Sat, 11 Feb 2012, 01:56 PM (-06:00) Creative Commons License

When we got out of the car, Trudy want into the house, and I went around the side to drop some bottles into the recycling bin.

There was a hooting somewhere in the back. I mean a real hoo-hoo-hoo hooting. The kind of clichéd owl sound you might hear on a cartoon. I stood silently, listening in the dark.

“Hoo hoo.”

It was coming from one of the trees in our backyard.

Just then, the fair and industrious Trudy came rushing around the corner of the house.

“Come into the back,” she said, “there are owls!”

We walked thru the house and out the back patio door. She was holding a flashlight.

“There’s one in the pine tree and another one up there,” she said, pointing the flashlight at a telephone pole behind the back fence.

“Hoo hoo hoo!” from the top of the telephone pole.

“Hoo hoo,” came a reply from somewhere in the limbs of the Pecan tree next door.

I took the flashlight and shined it at the top of the telephone pole.

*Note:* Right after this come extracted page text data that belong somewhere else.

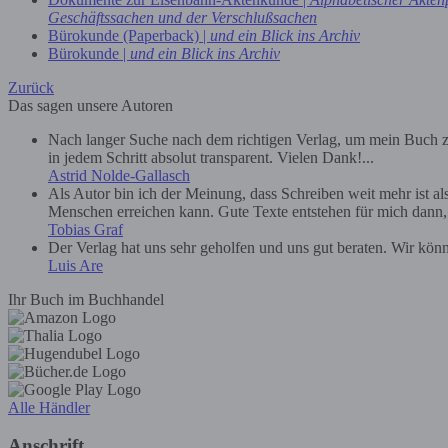
Geschäftssachen und der Verschlußsachen
Bürokunde (Paperback) |
und ein Blick ins Archiv
Bürokunde |
und ein Blick ins Archiv
Zurück
Das sagen unsere Autoren
Nach langer Suche nach dem richtigen Verlag, um mein Buch zu
in jedem Schritt absolut transparent. Vielen Dank!...
Astrid Nolde-Gallasch
Als Autor bin ich der Meinung, dass Schreiben weit mehr ist a
Menschen erreichen kann. Gute Texte entstehen für mich dann, we
Tobias Graf
Der Verlag hat uns sehr geholfen und uns gut beraten. Wir kön
Luis Are
Ihr Buch im Buchhandel
Alle Händler
Anschrift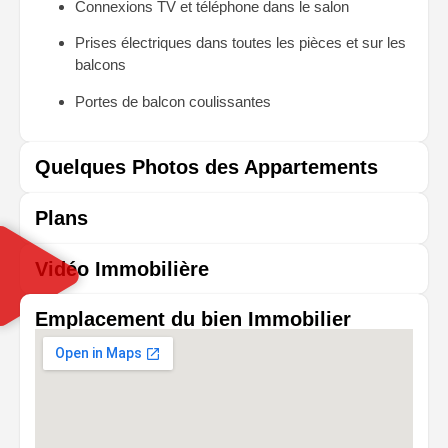
Connexions TV et téléphone dans le salon
Prises électriques dans toutes les pièces et sur les
balcons
Portes de balcon coulissantes
Quelques Photos des Appartements
Plans
Vidéo Immobilière
Emplacement du bien Immobilier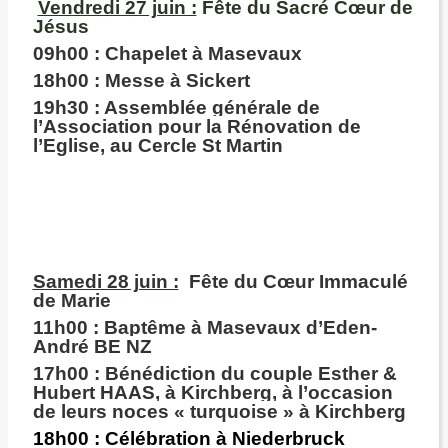
Vendredi 27 juin :
Fête du Sacré Cœur de
Jésus
09h00 :
Chapelet à Masevaux
18h00
: Messe à Sickert
19h30 :
Assemblée générale de
l’Association pour la Rénovation de
l’Eglise, au Cercle St Martin
Samedi 28 juin :
Fête du Cœur Immaculé
de Marie
11h00 :
Baptême à Masevaux d’Eden-
André BE NZ
17h00 :
Bénédiction du couple Esther &
Hubert HAAS, à Kirchberg, à l’occasion
de leurs noces « turquoise » à Kirchberg
18h00 :
Célébration à Niederbruck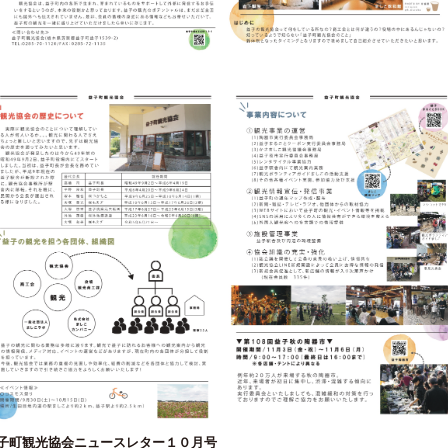
子町観光協会ニュースレター１０月号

There in the beam was the largest owl we have ever seen. No Eastern Screech Owl, this. It had a body at least two feet high and was perching on the top of the pole with eyes that blazed yellow in the light of the flashlight. And it hard “horns” on the top of its head.

This was a Great Horned Owl, and it was looking down at us.

No, that’s not right. When we got home, all the dogs in the neighborhood were making a racket, and Izzy and Guinness were in the backyard barking along. No, the owl wasn’t looking at the two of us at all. It was watching The Little One.

“Trudy,” I whispered. “Pick up Izzy.”

And we went back inside and shut the doggy door.